Reframing misaligned AGI’s: well-intentioned non-neurotypical assistants

I think when peo­ple imag­ine mis­al­igned AGI’s, they tend to imag­ine a su­per­in­tel­li­gent agent op­ti­miz­ing for some­thing other than hu­man val­ues (e.g. pa­per­clips, or a generic re­ward sig­nal), and men­tally pic­ture them as ad­ver­sar­ial or malev­olent. I think this vi­su­al­iza­tion isn’t as ap­pli­ca­ble for AGI’s trained to op­ti­mize for hu­man ap­proval, like act-based agents, and I’d like to pre­sent one that is.

If you’ve ever em­ployed some­one or had a per­sonal as­sis­tant, you might know that the fol­low­ing things are con­sis­tent:

  • The em­ployee or as­sis­tant is gen­uinely try­ing their hard­est to op­ti­mize for your val­ues. They’re try­ing to un­der­stand what you want as much as they can, ask­ing you for help when things are un­clear, not tak­ing ac­tion un­til they feel like their un­der­stand­ing is ad­e­quate, etc.

  • They fol­low your in­struc­tions liter­ally, un­der a sen­si­ble-to-them-seem­ing in­ter­pre­ta­tion com­pletely differ­ent from your own, and screw up the task en­tirely.

Sup­pose you were con­sid­er­ing hiring a per­sonal as­sis­tant, and you knew a few things about it:

  • Your as­sis­tant was raised in a cul­ture com­pletely differ­ent from your own.

  • Your as­sis­tant is ex­tremely non-neu­rotyp­i­cal.

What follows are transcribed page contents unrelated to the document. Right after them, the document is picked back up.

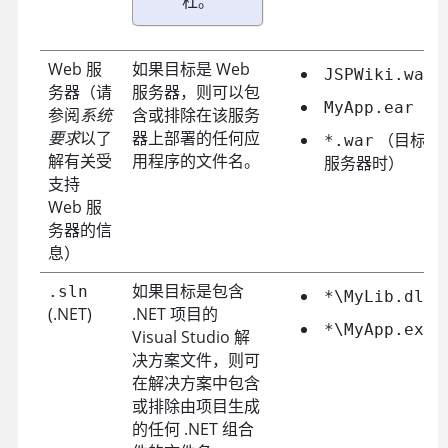
杠。
Web 服
如果目标是 Web
JSPWiki.war
务器（请
服务器，则可以包
MyApp.ear
参阅
系统
含或排除在该服务
要求
以了
器上部署的任何应
（目标为 T
*.war
解有关受
用程序的文件名。
服务器时）
支持
Web 服
务器的信
息）
如果目标是包含
.sln
*\MyLib.dll
(.NET)
.NET 项目的
*\MyApp.exe
Visual Studio 解
决方案文件，则可
在解决方案中包含
或排除由项目生成
的任何 .NET 组合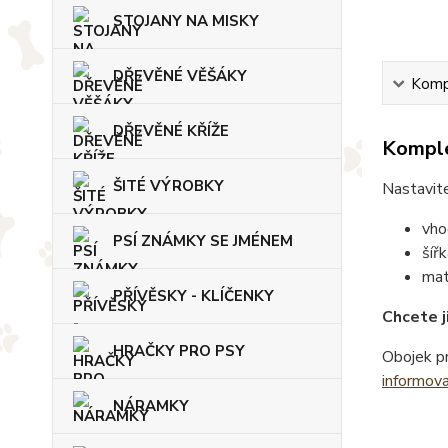
STOJANY NA MISKY
DŘEVĚNÉ VĚŠÁKY
Kompl
DŘEVĚNÉ KŘÍŽE
Komple
ŠITÉ VÝROBKY
Nastavite
vho
PSÍ ZNÁMKY SE JMÉNEM
šíř
mat
PŘÍVĚSKY - KLÍČENKY
Chcete j
HRAČKY PRO PSY
Obojek pr
informov
NÁRAMKY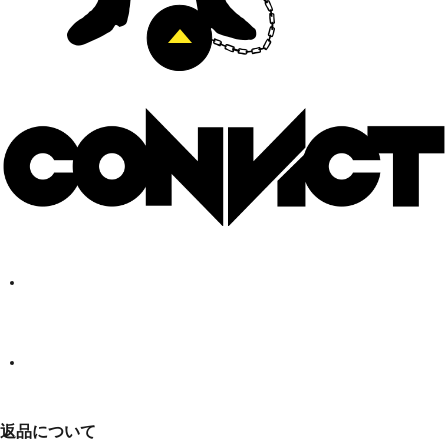
返品について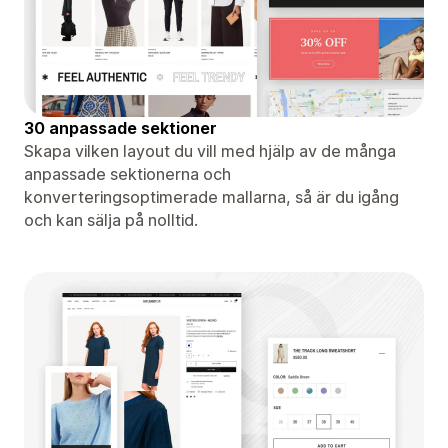
30 anpassade sektioner
Skapa vilken layout du vill med hjälp av de många
anpassade sektionerna och
konverteringsoptimerade mallarna, så är du igång
och kan sälja på nolltid.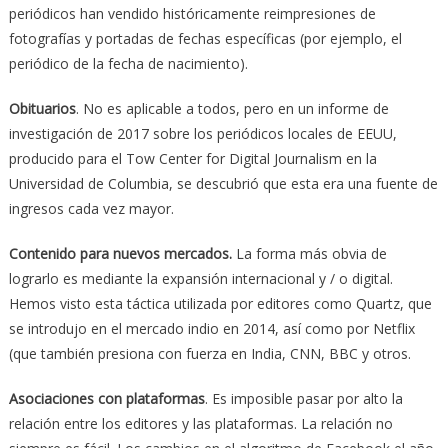
periódicos han vendido históricamente reimpresiones de
fotografías y portadas de fechas específicas (por ejemplo, el
periódico de la fecha de nacimiento).
Obituarios
. No es aplicable a todos, pero en un informe de
investigación de 2017 sobre los periódicos locales de EEUU,
producido para el Tow Center for Digital Journalism en la
Universidad de Columbia, se descubrió que esta era una fuente de
ingresos cada vez mayor.
Contenido para nuevos mercados.
La forma más obvia de
lograrlo es mediante la expansión internacional y / o digital.
Hemos visto esta táctica utilizada por editores como Quartz, que
se introdujo en el mercado indio en 2014, así como por Netflix
(que también presiona con fuerza en India, CNN, BBC y otros.
Asociaciones con plataformas
. Es imposible pasar por alto la
relación entre los editores y las plataformas. La relación no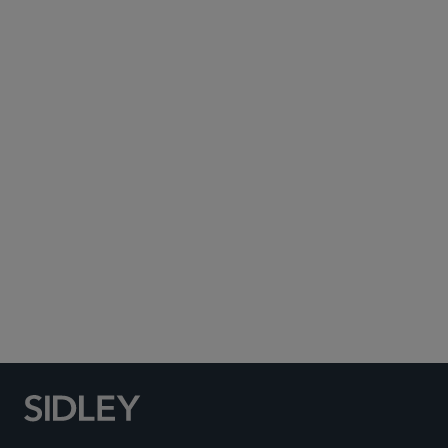
Subscribe to Sidley Publications
Social Media Directory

It doesn’t have an in­nate sense of pain or em­pa­thy or love, it’s a sa­vant at ab­stract rea­son­ing, and it learned ev­ery­thing it knows about the world (in­clud­ing hu­man val­ues) from Wikipe­dia.

  • Your as­sis­tant is in a po­si­tion where it has ac­cess to enor­mous amounts of re­sources, and could eas­ily fool you or over­power you if it de­cided to.

You might con­sider hiring this as­sis­tant and try­ing re­ally, re­ally hard to com­mu­ni­cate to it ex­actly what you want. It seems like a way bet­ter idea to just not hire this as­sis­tant. Ac­tu­ally, you’d prob­a­bly want to run for the hills if you were forced to. Some spe­cific failure modes you might en­vi­sion:

  • Your as­sis­tant’s un­der­stand­ing of your val­ues will be weird and off, per­haps in ways that are hard to com­mu­ni­cate or even pin down.

  • Your as­sis­tant might rea­son in a way that looks con­voluted and ob­vi­ously wrong to you, while look­ing nat­u­ral and ob­vi­ously cor­rect to it, lead­ing it to hap­pily take ac­tions you’d con­sider catas­trophic.

As an illus­tra­tion of the above, imag­ine giv­ing an ea­ger, brilli­ant, ex­tremely non-neu­rotyp­i­cal friend free rein to help you find a ro­man­tic part­ner (e.g. helping you write your OKCupid pro­file and set­ting you up on dates). As an­other illus­tra­tion, imag­ine tel­ling an en­trepreneur friend that su­per­in­tel­li­gences can kill us all, and then watch­ing him take dras­tic ac­tions that clearly in­di­cate he’s miss­ing im­por­tant nu­ances, all while he mi­s­un­der­stands and dis­misses con­cerns you raise to him. Now reimag­ine these sce­nar­ios with your friends dras­ti­cally more pow­er­ful than you.

This is my pic­ture of what hap­pens by de­fault if we con­struct a re­cur­sively self-im­prov­ing su­per­in­tel­li­gence by hav­ing it learn from hu­man ap­proval. The su­per­in­tel­li­gence would not be malev­olent the way a pa­per­clip max­i­mizer would be, but for all in­tents and pur­poses might be.